Drawing from coexisting feelings of anxiety and catharsis, Chloe Chiasson ruminates on what was missing from her Southern upbringing by building intimate escapes where queer people feel a sense of safety and belonging.
Here, we ask an artist to frame the essential details behind one of their latest works.
Bio: Chloe Chiasson, 28, Brooklyn (@chloechiasson_)
Title of work: Sunday Confessions.
Where to see it: “Fast Hearts and Slow Towns” at Albertz Benda Gallery (515 W 26th Street, New York) until June 25.
Three words to describe it: Rite of passage.
What was on your mind at the time: The privacy and safety—and often lack thereof—of queer spaces in the South. More specifically, where I’m from and what such a space looked and felt like for me growing up with the religious undertones/comparisons of every setting I found comfort, privacy, and safety in.
Historically and now, the photobooth was and is a safe space for queer people as it allows you to be the subject, the photographer, and the developer, thus eliminating any third-party involvement. Much like a Catholic confessional, though fundamentally different in purpose, the photobooth holds your secrets. This piece serves as a metaphor for the narrow space for queer life in religion-dominated places, structured for secrecy, protection, and escape, with its inhabitants refusing the narrow confines to which they’ve been relegated.
An interesting feature that’s not immediately noticeable: The photo strip that sits in the photo dispenser shows the flash of the photos still being taken, but no people/person in the photos. This was meant to suggest that in the very short amount of time the photobooth was snapping photos (usually 10 seconds or less), the people/person fled quickly.
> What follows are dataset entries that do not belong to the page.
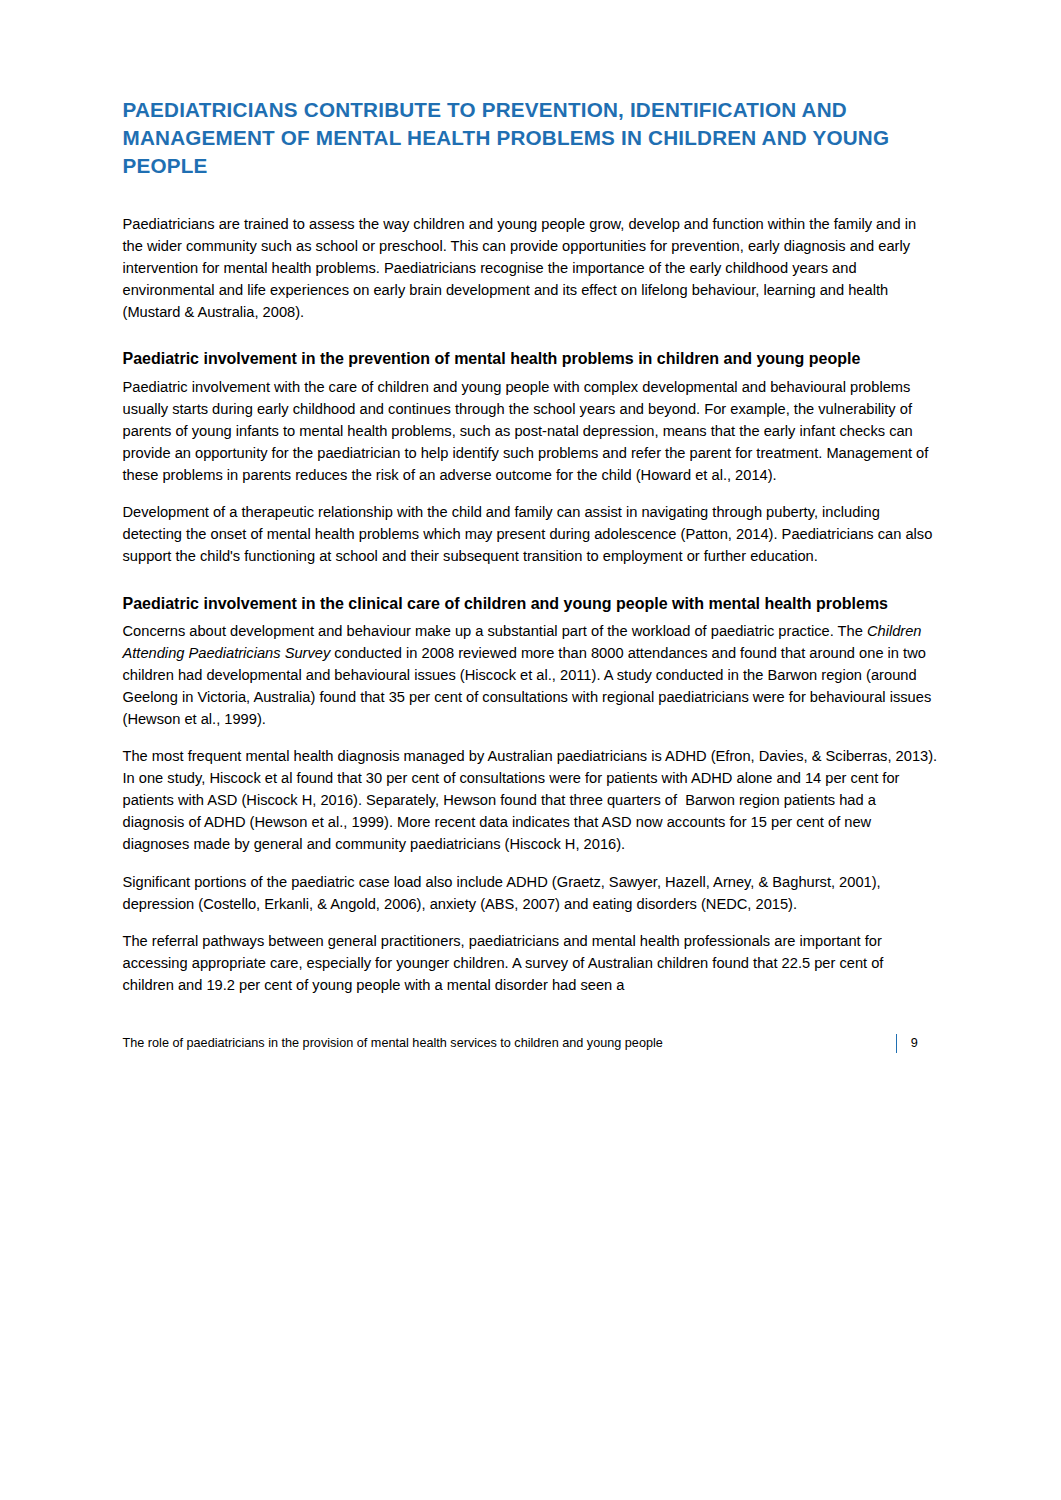Paediatricians contribute to prevention, identification and management of mental health problems in children and young people
Paediatricians are trained to assess the way children and young people grow, develop and function within the family and in the wider community such as school or preschool. This can provide opportunities for prevention, early diagnosis and early intervention for mental health problems. Paediatricians recognise the importance of the early childhood years and environmental and life experiences on early brain development and its effect on lifelong behaviour, learning and health (Mustard & Australia, 2008).
Paediatric involvement in the prevention of mental health problems in children and young people
Paediatric involvement with the care of children and young people with complex developmental and behavioural problems usually starts during early childhood and continues through the school years and beyond. For example, the vulnerability of parents of young infants to mental health problems, such as post-natal depression, means that the early infant checks can provide an opportunity for the paediatrician to help identify such problems and refer the parent for treatment. Management of these problems in parents reduces the risk of an adverse outcome for the child (Howard et al., 2014).
Development of a therapeutic relationship with the child and family can assist in navigating through puberty, including detecting the onset of mental health problems which may present during adolescence (Patton, 2014). Paediatricians can also support the child's functioning at school and their subsequent transition to employment or further education.
Paediatric involvement in the clinical care of children and young people with mental health problems
Concerns about development and behaviour make up a substantial part of the workload of paediatric practice. The Children Attending Paediatricians Survey conducted in 2008 reviewed more than 8000 attendances and found that around one in two children had developmental and behavioural issues (Hiscock et al., 2011). A study conducted in the Barwon region (around Geelong in Victoria, Australia) found that 35 per cent of consultations with regional paediatricians were for behavioural issues (Hewson et al., 1999).
The most frequent mental health diagnosis managed by Australian paediatricians is ADHD (Efron, Davies, & Sciberras, 2013). In one study, Hiscock et al found that 30 per cent of consultations were for patients with ADHD alone and 14 per cent for patients with ASD (Hiscock H, 2016). Separately, Hewson found that three quarters of Barwon region patients had a diagnosis of ADHD (Hewson et al., 1999). More recent data indicates that ASD now accounts for 15 per cent of new diagnoses made by general and community paediatricians (Hiscock H, 2016).
Significant portions of the paediatric case load also include ADHD (Graetz, Sawyer, Hazell, Arney, & Baghurst, 2001), depression (Costello, Erkanli, & Angold, 2006), anxiety (ABS, 2007) and eating disorders (NEDC, 2015).
The referral pathways between general practitioners, paediatricians and mental health professionals are important for accessing appropriate care, especially for younger children. A survey of Australian children found that 22.5 per cent of children and 19.2 per cent of young people with a mental disorder had seen a
The role of paediatricians in the provision of mental health services to children and young people 9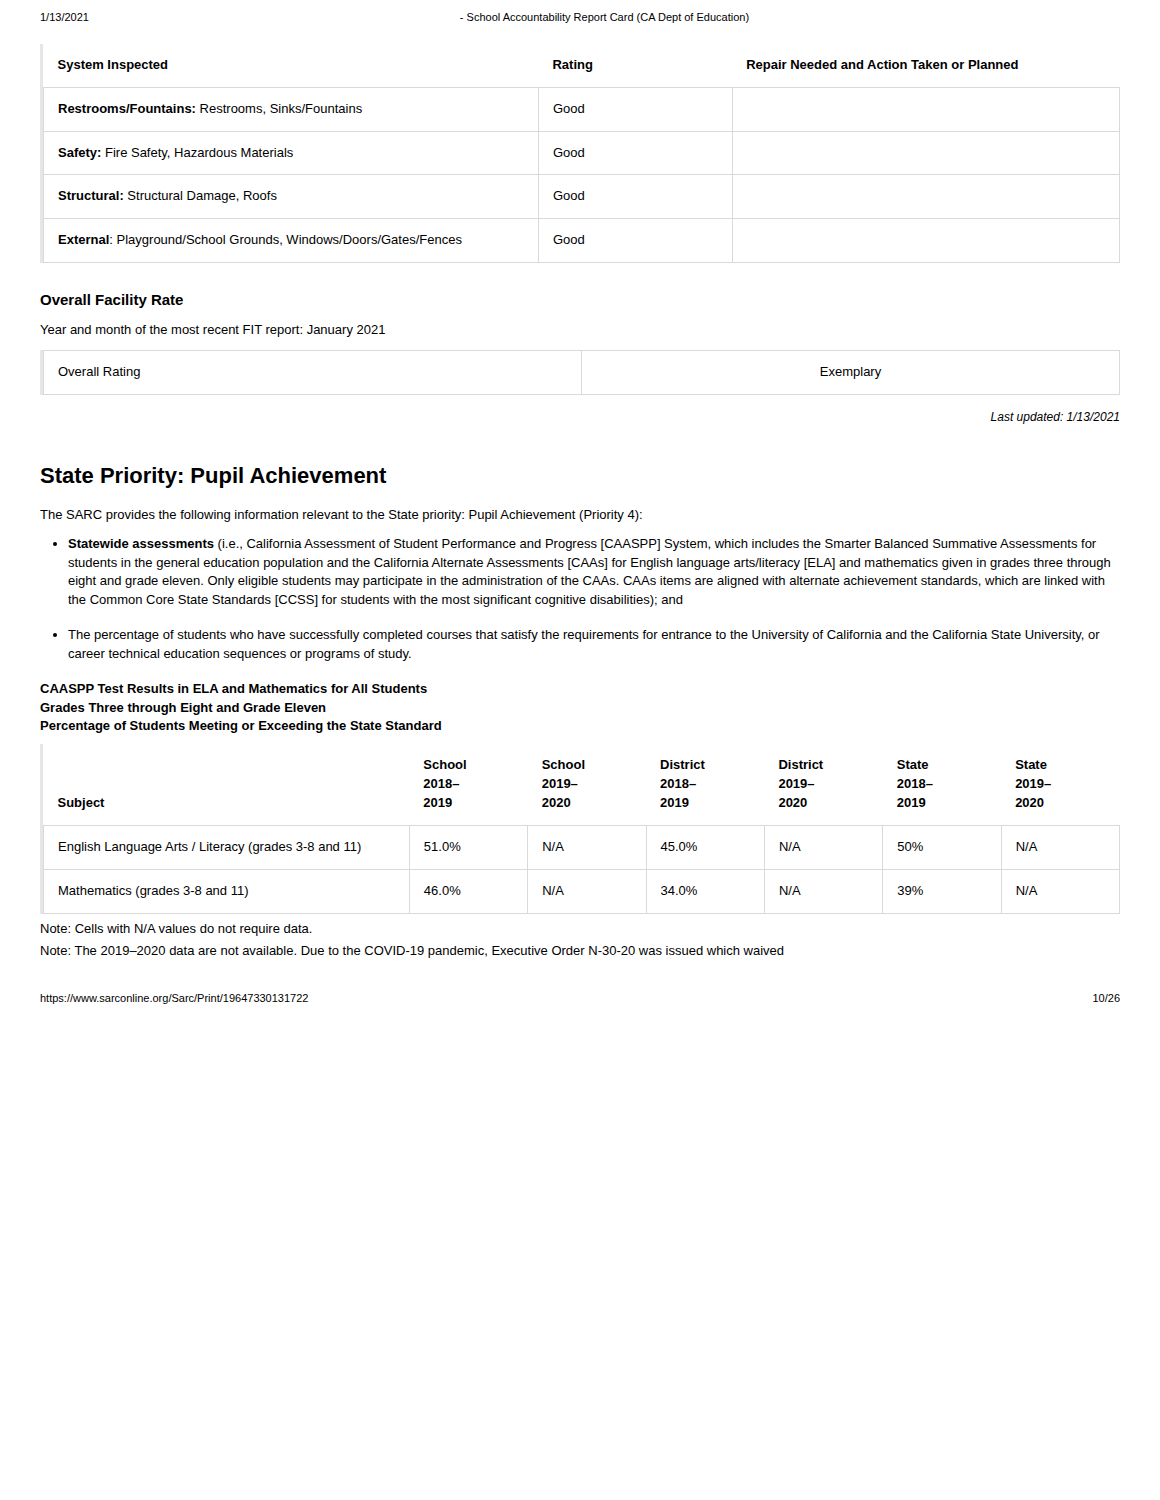1/13/2021
- School Accountability Report Card (CA Dept of Education)
| System Inspected | Rating | Repair Needed and Action Taken or Planned |
| --- | --- | --- |
| Restrooms/Fountains: Restrooms, Sinks/Fountains | Good | |
| Safety: Fire Safety, Hazardous Materials | Good | |
| Structural: Structural Damage, Roofs | Good | |
| External : Playground/School Grounds, Windows/Doors/Gates/Fences | Good | |
Overall Facility Rate
Year and month of the most recent FIT report: January 2021
| Overall Rating | Exemplary |
Last updated: 1/13/2021
State Priority: Pupil Achievement
The SARC provides the following information relevant to the State priority: Pupil Achievement (Priority 4):
Statewide assessments (i.e., California Assessment of Student Performance and Progress [CAASPP] System, which includes the Smarter Balanced Summative Assessments for students in the general education population and the California Alternate Assessments [CAAs] for English language arts/literacy [ELA] and mathematics given in grades three through eight and grade eleven. Only eligible students may participate in the administration of the CAAs. CAAs items are aligned with alternate achievement standards, which are linked with the Common Core State Standards [CCSS] for students with the most significant cognitive disabilities); and
The percentage of students who have successfully completed courses that satisfy the requirements for entrance to the University of California and the California State University, or career technical education sequences or programs of study.
CAASPP Test Results in ELA and Mathematics for All Students
Grades Three through Eight and Grade Eleven
Percentage of Students Meeting or Exceeding the State Standard
| Subject | School 2018– 2019 | School 2019– 2020 | District 2018– 2019 | District 2019– 2020 | State 2018– 2019 | State 2019– 2020 |
| --- | --- | --- | --- | --- | --- | --- |
| English Language Arts / Literacy (grades 3-8 and 11) | 51.0% | N/A | 45.0% | N/A | 50% | N/A |
| Mathematics (grades 3-8 and 11) | 46.0% | N/A | 34.0% | N/A | 39% | N/A |
Note: Cells with N/A values do not require data.
Note: The 2019–2020 data are not available. Due to the COVID-19 pandemic, Executive Order N-30-20 was issued which waived
https://www.sarconline.org/Sarc/Print/19647330131722
10/26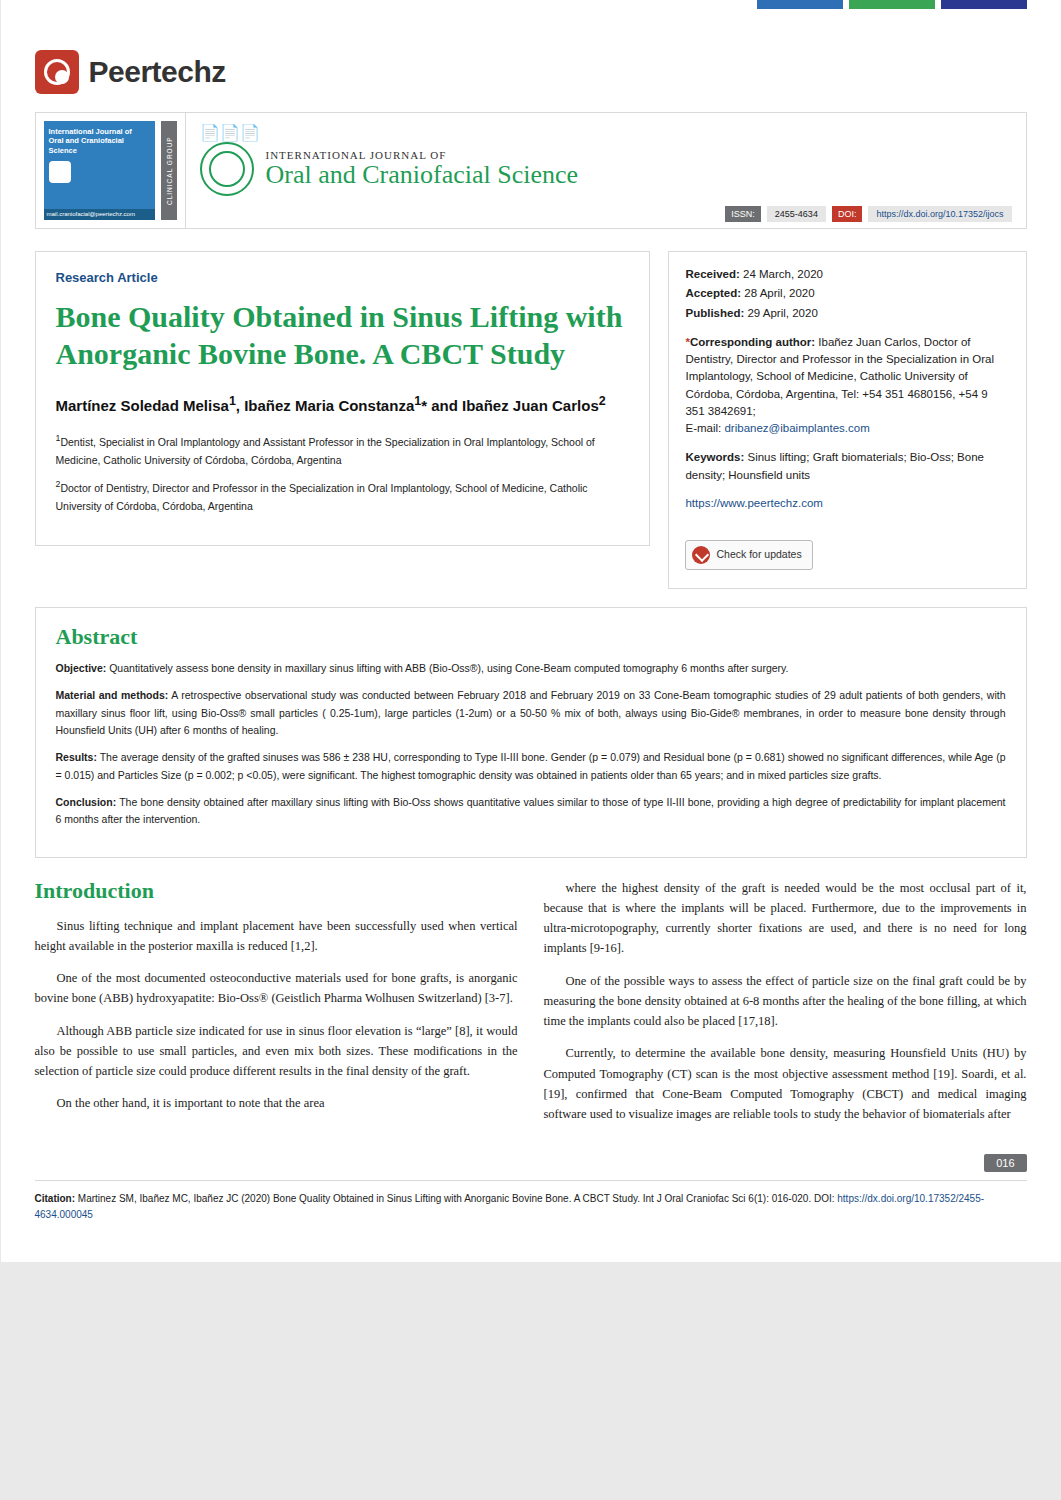Peertechz
International Journal of
Oral and Craniofacial
Science
mail.craniofacial@peertechz.com
CLINICAL GROUP
📄📄📄
International Journal of
Oral and Craniofacial Science
ISSN: 2455-4634 DOI: https://dx.doi.org/10.17352/ijocs
Research Article
Bone Quality Obtained in Sinus Lifting with Anorganic Bovine Bone. A CBCT Study
Martínez Soledad Melisa1, Ibañez Maria Constanza1* and Ibañez Juan Carlos2
1Dentist, Specialist in Oral Implantology and Assistant Professor in the Specialization in Oral Implantology, School of Medicine, Catholic University of Córdoba, Córdoba, Argentina
2Doctor of Dentistry, Director and Professor in the Specialization in Oral Implantology, School of Medicine, Catholic University of Córdoba, Córdoba, Argentina
Received: 24 March, 2020
Accepted: 28 April, 2020
Published: 29 April, 2020
*Corresponding author: Ibañez Juan Carlos, Doctor of Dentistry, Director and Professor in the Specialization in Oral Implantology, School of Medicine, Catholic University of Córdoba, Córdoba, Argentina, Tel: +54 351 4680156, +54 9 351 3842691;
E-mail: dribanez@ibaimplantes.com
Keywords: Sinus lifting; Graft biomaterials; Bio-Oss; Bone density; Hounsfield units
https://www.peertechz.com
Check for updates
Abstract
Objective: Quantitatively assess bone density in maxillary sinus lifting with ABB (Bio-Oss®), using Cone-Beam computed tomography 6 months after surgery.
Material and methods: A retrospective observational study was conducted between February 2018 and February 2019 on 33 Cone-Beam tomographic studies of 29 adult patients of both genders, with maxillary sinus floor lift, using Bio-Oss® small particles ( 0.25-1um), large particles (1-2um) or a 50-50 % mix of both, always using Bio-Gide® membranes, in order to measure bone density through Hounsfield Units (UH) after 6 months of healing.
Results: The average density of the grafted sinuses was 586 ± 238 HU, corresponding to Type II-III bone. Gender (p = 0.079) and Residual bone (p = 0.681) showed no significant differences, while Age (p = 0.015) and Particles Size (p = 0.002; p <0.05), were significant. The highest tomographic density was obtained in patients older than 65 years; and in mixed particles size grafts.
Conclusion: The bone density obtained after maxillary sinus lifting with Bio-Oss shows quantitative values similar to those of type II-III bone, providing a high degree of predictability for implant placement 6 months after the intervention.
Introduction
Sinus lifting technique and implant placement have been successfully used when vertical height available in the posterior maxilla is reduced [1,2].
One of the most documented osteoconductive materials used for bone grafts, is anorganic bovine bone (ABB) hydroxyapatite: Bio-Oss® (Geistlich Pharma Wolhusen Switzerland) [3-7].
Although ABB particle size indicated for use in sinus floor elevation is “large” [8], it would also be possible to use small particles, and even mix both sizes. These modifications in the selection of particle size could produce different results in the final density of the graft.
On the other hand, it is important to note that the area
where the highest density of the graft is needed would be the most occlusal part of it, because that is where the implants will be placed. Furthermore, due to the improvements in ultra-microtopography, currently shorter fixations are used, and there is no need for long implants [9-16].
One of the possible ways to assess the effect of particle size on the final graft could be by measuring the bone density obtained at 6-8 months after the healing of the bone filling, at which time the implants could also be placed [17,18].
Currently, to determine the available bone density, measuring Hounsfield Units (HU) by Computed Tomography (CT) scan is the most objective assessment method [19]. Soardi, et al. [19], confirmed that Cone-Beam Computed Tomography (CBCT) and medical imaging software used to visualize images are reliable tools to study the behavior of biomaterials after
016
Citation: Martinez SM, Ibañez MC, Ibañez JC (2020) Bone Quality Obtained in Sinus Lifting with Anorganic Bovine Bone. A CBCT Study. Int J Oral Craniofac Sci 6(1): 016-020. DOI: https://dx.doi.org/10.17352/2455-4634.000045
How it reflects your practice as a whole: Right now, I’m deeply invested in the spaces and places of where I’m from: the South. I’m trying to engage imaginatively and combatively in the remaking of these spaces and places that built me—the values, traditions, and religious upbringing that I’m a product of—but that, as a lesbian, I contradict the destructive parts of. I’m trying to find personal freedom through reconstructing these spaces, both metaphorically and materially. Though I’m critiquing and challenging, I’m also sort of creating a South I didn’t have to leave.
One song that captures its essence: “Shallow Be Thy Game” by the Red Hot Chili Peppers.